The infant, known as Baby Boy Doe, was discovered Nov. 20, 1997. The King County medical examiner’s office determined the baby was born alive two days earlier and ruled his death a homicide.

Authorities said the woman was found after a genealogist uploaded previously unknown DNA to a public genealogy site and then built a family tree to identify possible suspects — a method used to identify suspects in decades-old homicide and rape cases.

Police detective Rolf Norton said genealogist Barbara Rae-Venter of Monterey, California, who helped crack the Golden State Killer case in 2018, worked on the Seattle case. She and other genealogists were able to develop the mother’s DNA profile with a placental blood clot found at the scene.

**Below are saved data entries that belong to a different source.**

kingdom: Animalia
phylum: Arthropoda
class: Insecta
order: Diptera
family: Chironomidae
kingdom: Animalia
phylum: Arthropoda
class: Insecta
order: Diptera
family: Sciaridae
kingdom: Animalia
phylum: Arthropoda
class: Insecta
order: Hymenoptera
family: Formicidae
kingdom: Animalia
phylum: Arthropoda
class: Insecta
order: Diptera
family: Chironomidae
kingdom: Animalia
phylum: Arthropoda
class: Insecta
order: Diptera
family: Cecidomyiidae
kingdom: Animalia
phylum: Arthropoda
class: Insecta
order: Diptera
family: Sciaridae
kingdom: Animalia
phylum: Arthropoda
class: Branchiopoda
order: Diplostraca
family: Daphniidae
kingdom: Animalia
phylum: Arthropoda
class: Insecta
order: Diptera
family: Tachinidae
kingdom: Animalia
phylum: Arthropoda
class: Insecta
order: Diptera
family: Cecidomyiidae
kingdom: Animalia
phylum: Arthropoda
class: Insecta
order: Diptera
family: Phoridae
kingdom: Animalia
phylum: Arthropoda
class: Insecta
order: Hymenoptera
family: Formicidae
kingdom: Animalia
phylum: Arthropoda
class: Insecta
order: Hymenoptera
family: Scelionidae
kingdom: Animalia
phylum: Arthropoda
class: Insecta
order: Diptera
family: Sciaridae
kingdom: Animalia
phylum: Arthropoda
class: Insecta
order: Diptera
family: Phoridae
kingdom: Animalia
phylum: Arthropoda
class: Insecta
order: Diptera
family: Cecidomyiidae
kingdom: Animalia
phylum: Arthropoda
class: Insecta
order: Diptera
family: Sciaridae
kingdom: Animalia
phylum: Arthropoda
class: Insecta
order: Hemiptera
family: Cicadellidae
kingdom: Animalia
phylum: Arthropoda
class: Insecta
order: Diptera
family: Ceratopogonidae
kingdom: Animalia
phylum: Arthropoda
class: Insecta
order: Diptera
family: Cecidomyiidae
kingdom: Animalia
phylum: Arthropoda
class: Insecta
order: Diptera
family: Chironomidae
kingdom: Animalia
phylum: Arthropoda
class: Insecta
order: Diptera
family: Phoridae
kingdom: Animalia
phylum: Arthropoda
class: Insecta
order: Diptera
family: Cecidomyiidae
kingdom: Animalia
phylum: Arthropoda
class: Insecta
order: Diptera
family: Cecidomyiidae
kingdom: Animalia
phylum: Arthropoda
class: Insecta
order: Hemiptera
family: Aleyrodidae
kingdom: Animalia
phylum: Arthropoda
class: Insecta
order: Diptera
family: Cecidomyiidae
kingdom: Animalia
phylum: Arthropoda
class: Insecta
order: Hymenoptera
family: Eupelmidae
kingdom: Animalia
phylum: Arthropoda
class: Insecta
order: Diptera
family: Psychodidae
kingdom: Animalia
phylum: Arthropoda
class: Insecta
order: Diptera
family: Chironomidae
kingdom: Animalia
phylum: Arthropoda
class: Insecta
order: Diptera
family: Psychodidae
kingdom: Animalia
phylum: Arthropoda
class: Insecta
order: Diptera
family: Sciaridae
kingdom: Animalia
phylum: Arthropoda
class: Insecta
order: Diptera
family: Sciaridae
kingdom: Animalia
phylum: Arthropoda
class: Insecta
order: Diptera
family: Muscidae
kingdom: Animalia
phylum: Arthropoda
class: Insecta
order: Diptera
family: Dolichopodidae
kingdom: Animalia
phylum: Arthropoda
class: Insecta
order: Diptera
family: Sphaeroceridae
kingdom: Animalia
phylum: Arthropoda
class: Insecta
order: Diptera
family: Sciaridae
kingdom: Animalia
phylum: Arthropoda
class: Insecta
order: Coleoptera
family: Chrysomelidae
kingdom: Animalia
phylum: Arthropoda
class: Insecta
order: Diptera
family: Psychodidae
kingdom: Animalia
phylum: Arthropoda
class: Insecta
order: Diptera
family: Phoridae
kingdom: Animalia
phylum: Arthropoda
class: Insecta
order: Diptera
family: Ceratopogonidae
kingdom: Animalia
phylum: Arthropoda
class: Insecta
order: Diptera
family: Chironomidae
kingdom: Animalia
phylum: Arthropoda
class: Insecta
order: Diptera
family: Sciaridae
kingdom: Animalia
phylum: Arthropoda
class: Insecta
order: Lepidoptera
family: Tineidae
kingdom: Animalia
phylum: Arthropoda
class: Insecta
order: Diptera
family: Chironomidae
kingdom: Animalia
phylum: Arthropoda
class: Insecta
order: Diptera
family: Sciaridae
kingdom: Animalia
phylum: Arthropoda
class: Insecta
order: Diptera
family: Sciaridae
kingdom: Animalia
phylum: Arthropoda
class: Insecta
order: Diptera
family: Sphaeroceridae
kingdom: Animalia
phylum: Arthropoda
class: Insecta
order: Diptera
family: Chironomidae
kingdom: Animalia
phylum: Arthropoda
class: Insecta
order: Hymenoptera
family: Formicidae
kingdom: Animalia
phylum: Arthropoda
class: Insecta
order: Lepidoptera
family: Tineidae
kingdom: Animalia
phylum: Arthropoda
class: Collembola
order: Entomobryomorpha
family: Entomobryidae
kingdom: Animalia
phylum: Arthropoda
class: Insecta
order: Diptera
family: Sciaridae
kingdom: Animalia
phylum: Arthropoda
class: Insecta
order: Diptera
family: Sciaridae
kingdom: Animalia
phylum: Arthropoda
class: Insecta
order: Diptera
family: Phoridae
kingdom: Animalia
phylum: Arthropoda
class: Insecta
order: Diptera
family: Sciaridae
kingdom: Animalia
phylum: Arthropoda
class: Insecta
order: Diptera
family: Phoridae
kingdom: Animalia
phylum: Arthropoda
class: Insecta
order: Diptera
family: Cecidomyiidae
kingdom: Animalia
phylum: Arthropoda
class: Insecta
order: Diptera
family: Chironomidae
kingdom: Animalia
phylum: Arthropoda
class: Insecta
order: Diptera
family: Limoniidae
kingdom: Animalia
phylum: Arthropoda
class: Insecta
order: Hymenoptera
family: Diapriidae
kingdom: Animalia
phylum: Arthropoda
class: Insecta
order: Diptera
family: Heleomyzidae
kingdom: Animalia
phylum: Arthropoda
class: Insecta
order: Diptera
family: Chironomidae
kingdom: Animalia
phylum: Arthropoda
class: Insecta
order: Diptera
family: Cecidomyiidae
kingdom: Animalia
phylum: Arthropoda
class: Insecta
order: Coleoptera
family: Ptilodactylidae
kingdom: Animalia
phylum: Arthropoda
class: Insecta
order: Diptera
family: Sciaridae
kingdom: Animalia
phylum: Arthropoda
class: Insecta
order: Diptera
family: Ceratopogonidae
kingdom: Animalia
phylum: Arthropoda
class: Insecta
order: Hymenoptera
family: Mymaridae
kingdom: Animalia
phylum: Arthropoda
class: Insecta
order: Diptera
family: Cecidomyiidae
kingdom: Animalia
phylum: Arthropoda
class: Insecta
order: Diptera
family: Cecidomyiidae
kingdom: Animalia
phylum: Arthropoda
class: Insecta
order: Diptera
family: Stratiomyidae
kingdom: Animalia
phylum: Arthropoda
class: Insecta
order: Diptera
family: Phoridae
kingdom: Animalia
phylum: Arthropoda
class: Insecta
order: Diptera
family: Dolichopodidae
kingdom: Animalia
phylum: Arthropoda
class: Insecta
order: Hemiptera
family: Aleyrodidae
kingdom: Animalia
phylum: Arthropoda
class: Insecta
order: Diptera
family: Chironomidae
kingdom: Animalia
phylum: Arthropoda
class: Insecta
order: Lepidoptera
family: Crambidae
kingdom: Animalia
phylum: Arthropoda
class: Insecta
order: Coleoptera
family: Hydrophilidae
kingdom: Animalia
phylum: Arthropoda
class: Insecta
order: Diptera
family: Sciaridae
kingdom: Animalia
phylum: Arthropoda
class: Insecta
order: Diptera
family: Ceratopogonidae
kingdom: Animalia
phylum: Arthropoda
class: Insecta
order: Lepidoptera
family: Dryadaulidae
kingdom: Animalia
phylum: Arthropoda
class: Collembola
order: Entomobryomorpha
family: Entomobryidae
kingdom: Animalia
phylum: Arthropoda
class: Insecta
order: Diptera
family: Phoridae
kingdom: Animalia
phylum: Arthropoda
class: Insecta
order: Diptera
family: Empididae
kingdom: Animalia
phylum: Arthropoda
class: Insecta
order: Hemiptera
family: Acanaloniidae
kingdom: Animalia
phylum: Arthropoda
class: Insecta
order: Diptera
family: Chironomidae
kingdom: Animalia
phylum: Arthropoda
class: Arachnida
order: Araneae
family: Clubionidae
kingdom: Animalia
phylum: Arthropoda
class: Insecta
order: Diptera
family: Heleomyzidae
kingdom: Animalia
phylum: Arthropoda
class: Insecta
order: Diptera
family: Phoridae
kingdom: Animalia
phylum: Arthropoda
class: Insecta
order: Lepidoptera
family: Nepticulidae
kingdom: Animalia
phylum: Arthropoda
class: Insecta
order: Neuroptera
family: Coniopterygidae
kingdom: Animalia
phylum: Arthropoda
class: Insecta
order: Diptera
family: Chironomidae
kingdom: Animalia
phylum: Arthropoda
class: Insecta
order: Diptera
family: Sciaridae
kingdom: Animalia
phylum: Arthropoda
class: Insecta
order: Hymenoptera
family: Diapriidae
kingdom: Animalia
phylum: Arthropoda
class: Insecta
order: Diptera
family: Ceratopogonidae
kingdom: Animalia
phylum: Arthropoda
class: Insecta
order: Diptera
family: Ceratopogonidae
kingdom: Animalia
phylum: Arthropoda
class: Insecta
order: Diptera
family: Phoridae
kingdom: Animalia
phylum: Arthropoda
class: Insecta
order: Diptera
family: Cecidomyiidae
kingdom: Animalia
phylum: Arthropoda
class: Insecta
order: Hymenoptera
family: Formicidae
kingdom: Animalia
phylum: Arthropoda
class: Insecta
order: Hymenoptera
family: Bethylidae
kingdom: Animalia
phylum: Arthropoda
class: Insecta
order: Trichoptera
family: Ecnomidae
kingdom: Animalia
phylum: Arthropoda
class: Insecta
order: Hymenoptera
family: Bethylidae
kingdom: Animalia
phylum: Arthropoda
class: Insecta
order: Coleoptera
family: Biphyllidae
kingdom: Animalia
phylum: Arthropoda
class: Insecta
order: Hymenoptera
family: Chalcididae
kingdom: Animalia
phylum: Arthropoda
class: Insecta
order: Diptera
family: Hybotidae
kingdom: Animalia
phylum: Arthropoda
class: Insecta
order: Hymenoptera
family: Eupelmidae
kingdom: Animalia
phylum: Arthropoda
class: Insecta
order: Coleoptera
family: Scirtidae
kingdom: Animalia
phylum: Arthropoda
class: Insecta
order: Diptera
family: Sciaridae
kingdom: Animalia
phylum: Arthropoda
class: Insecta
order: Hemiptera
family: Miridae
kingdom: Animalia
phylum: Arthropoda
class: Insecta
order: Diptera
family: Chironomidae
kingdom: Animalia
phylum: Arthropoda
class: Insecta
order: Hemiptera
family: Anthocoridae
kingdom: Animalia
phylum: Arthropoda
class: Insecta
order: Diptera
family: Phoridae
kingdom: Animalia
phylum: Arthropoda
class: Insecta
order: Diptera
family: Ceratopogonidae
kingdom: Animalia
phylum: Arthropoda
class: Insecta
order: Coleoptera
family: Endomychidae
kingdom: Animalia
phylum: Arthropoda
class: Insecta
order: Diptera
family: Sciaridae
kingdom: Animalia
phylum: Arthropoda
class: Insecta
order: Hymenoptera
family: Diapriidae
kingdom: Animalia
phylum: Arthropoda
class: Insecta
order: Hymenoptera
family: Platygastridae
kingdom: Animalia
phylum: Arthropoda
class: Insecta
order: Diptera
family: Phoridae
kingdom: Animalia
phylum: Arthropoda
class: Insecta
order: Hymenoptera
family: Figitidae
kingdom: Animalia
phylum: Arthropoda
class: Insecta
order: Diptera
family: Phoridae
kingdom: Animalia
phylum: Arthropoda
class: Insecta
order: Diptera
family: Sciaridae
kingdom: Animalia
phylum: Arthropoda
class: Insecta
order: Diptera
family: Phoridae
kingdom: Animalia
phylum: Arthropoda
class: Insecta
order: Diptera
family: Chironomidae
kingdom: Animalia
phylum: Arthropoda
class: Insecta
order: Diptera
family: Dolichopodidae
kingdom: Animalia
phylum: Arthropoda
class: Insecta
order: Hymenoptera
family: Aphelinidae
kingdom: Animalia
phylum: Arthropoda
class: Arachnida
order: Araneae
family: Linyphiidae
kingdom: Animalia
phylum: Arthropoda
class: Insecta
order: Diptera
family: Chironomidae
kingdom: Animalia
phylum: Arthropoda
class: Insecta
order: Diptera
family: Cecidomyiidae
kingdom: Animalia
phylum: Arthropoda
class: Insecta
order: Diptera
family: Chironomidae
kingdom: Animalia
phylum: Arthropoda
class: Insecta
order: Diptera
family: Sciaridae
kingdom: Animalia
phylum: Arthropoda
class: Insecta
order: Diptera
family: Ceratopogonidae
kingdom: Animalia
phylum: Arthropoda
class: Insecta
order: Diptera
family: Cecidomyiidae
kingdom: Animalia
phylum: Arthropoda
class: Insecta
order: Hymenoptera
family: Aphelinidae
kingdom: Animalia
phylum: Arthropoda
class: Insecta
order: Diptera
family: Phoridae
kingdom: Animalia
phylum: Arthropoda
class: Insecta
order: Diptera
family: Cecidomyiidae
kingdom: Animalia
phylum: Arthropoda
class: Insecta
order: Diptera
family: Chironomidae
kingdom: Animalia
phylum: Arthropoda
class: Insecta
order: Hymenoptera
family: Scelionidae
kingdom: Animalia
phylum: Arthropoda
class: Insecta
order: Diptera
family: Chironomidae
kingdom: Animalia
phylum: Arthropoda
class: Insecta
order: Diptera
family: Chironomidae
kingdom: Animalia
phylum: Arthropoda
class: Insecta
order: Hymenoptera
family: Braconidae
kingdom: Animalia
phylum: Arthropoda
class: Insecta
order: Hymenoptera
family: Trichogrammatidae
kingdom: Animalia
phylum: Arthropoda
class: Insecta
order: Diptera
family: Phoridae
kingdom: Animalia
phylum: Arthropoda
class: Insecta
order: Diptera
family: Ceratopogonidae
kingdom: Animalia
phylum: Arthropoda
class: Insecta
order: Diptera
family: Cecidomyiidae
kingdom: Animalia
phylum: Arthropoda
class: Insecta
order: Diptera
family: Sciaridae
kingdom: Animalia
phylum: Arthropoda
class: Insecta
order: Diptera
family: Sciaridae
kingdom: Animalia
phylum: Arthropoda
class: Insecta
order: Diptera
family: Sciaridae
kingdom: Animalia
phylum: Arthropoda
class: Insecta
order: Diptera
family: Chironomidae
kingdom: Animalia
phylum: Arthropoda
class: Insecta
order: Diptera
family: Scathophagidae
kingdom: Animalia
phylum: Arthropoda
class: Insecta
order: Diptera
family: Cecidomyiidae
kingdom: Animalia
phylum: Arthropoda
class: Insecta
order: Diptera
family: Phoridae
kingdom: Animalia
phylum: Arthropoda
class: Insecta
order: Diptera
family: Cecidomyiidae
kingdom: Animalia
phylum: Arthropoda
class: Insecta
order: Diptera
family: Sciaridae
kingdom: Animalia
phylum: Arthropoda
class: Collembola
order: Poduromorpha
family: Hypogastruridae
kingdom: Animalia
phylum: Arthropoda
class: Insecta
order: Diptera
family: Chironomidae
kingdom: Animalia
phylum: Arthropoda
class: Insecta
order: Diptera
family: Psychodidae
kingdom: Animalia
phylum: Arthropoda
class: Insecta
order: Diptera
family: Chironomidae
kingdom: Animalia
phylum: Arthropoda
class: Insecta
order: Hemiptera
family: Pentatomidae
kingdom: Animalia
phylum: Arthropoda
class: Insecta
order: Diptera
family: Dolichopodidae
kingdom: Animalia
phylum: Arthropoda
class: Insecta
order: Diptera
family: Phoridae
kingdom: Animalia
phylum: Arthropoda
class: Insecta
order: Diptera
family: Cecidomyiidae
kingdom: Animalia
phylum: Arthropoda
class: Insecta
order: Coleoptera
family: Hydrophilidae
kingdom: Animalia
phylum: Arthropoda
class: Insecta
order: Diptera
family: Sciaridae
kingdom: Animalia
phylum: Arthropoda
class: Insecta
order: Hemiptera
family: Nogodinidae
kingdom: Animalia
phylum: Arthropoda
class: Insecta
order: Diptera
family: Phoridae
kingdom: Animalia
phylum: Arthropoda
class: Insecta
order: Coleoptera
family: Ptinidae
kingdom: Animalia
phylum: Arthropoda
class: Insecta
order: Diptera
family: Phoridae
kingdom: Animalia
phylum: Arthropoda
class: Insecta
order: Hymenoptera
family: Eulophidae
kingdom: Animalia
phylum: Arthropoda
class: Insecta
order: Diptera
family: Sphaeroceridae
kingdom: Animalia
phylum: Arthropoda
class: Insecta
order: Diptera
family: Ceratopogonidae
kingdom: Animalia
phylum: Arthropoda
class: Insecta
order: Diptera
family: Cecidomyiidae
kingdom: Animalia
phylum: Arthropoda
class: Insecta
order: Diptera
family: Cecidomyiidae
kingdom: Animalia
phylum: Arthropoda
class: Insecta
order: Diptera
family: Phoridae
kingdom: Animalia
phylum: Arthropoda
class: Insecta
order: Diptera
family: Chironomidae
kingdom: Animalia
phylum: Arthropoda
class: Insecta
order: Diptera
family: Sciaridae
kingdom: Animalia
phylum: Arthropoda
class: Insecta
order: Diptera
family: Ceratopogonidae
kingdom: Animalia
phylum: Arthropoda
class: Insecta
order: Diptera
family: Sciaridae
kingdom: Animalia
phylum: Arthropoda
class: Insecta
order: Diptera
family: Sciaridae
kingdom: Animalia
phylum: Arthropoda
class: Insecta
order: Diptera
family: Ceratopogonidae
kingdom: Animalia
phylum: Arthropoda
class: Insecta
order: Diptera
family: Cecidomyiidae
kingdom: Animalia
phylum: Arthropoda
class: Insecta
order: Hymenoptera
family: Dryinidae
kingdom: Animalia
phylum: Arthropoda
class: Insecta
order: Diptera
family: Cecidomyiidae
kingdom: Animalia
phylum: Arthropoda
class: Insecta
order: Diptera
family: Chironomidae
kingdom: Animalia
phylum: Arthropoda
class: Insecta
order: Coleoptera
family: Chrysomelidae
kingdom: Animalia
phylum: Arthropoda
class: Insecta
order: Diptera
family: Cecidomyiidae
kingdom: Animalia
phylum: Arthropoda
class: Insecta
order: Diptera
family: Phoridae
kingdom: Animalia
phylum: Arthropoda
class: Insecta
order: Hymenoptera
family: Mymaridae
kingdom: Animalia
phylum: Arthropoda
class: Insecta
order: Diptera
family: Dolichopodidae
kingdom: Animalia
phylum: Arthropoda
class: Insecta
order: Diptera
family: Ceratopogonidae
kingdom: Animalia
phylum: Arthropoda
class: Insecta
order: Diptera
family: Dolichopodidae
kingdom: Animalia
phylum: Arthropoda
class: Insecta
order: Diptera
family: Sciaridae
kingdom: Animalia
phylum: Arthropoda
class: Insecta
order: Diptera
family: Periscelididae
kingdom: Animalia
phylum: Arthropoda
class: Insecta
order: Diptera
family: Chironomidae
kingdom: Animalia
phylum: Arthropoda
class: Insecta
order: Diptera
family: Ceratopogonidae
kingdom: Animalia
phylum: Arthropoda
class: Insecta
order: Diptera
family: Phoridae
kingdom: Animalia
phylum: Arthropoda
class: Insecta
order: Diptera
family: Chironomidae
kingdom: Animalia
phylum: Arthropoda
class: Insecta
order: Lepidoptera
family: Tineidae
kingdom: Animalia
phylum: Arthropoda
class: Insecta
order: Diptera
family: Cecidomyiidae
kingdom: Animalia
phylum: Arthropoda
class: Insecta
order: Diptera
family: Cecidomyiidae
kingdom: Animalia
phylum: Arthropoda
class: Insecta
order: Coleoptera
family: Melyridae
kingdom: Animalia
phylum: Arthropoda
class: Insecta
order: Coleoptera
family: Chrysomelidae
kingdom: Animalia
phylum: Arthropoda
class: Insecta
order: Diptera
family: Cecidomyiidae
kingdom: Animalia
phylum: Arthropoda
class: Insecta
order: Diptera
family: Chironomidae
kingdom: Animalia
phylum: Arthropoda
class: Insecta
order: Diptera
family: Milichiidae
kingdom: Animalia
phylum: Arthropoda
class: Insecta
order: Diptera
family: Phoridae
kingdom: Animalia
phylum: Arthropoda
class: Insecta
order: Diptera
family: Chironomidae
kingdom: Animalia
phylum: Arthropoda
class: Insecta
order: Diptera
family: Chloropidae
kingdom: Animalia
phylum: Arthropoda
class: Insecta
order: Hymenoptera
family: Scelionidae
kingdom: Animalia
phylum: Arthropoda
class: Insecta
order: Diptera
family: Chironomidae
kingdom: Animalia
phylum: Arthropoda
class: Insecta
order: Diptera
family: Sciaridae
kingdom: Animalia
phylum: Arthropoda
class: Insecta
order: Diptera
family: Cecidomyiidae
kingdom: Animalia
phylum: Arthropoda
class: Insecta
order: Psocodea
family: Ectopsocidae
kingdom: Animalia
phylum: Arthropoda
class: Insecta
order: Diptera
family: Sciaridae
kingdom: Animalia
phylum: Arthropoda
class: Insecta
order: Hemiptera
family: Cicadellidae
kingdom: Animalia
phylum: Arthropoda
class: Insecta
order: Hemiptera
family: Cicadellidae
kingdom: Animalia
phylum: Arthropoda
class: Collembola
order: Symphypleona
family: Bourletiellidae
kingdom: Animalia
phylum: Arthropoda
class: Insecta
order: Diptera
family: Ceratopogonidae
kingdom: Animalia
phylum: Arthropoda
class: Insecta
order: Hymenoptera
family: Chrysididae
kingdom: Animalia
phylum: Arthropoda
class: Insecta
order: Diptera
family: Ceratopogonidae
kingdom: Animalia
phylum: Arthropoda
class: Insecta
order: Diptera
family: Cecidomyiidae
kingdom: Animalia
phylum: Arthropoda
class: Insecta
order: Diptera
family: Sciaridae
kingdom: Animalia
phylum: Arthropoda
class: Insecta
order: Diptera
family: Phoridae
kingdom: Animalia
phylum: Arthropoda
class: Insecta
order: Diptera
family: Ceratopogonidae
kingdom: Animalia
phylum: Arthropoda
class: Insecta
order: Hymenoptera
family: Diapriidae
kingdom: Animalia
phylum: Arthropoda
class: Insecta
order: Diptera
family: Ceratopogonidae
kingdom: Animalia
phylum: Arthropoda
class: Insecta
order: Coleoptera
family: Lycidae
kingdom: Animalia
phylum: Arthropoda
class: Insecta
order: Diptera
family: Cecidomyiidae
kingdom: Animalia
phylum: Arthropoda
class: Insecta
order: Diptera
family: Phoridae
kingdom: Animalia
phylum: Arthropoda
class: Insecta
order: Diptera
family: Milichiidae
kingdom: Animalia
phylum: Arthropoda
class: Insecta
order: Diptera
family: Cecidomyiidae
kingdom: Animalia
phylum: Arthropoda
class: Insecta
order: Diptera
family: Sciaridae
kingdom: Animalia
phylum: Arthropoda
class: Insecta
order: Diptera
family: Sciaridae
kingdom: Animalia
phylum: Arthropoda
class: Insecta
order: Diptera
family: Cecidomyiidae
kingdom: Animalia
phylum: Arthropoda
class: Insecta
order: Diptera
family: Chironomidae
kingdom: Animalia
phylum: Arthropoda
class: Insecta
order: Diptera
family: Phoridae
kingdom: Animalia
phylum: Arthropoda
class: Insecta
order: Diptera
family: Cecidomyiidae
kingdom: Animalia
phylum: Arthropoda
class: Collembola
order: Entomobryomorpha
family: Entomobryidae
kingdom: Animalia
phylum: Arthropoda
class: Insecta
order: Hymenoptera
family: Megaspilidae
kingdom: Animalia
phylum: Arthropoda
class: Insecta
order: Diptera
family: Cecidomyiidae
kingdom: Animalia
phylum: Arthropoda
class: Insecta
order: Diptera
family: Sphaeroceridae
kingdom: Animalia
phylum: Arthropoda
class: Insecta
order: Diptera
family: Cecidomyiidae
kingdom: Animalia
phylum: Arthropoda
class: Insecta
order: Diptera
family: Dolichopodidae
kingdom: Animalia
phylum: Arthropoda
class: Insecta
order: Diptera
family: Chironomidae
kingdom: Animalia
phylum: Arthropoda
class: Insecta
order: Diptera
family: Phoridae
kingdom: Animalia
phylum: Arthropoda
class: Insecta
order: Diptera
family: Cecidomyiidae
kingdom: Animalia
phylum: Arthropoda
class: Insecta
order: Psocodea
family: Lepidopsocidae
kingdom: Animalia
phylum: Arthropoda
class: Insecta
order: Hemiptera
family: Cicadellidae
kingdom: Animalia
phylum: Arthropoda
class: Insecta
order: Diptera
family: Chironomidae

Norton declined to talk about the case in detail because the woman has not been charged, but did note that there were multiple abandonment cases in the 1990s and early 2000s.

Washington state enacted its Safe Haven law in 2002, which provides legal amnesty to parents who surrender infants no older than 72 hours to a staff member in hospital emergency rooms, fire stations and rural health clinics.

Michelle Oberman, a law professor at Santa Clara University, has researched legal and ethical issues surrounding pregnancy and motherhood, including neonaticide, the term for infant homicide within the first day of life.

She said the crime is marked by extremely impulsivity — not a deliberate, premediated strategy — and that people who abandon their babies tend to be “socially isolated, marginalized and vulnerable women who find themselves paralyzed in the face of pregnancy.”

“My sense is these cases look a lot like manslaughter,” Oberman said. “I believe the taking of a human life necessitates a criminal-justice response, but I think the over-prosecution of these cases with the highest possible charges is irresponsible.”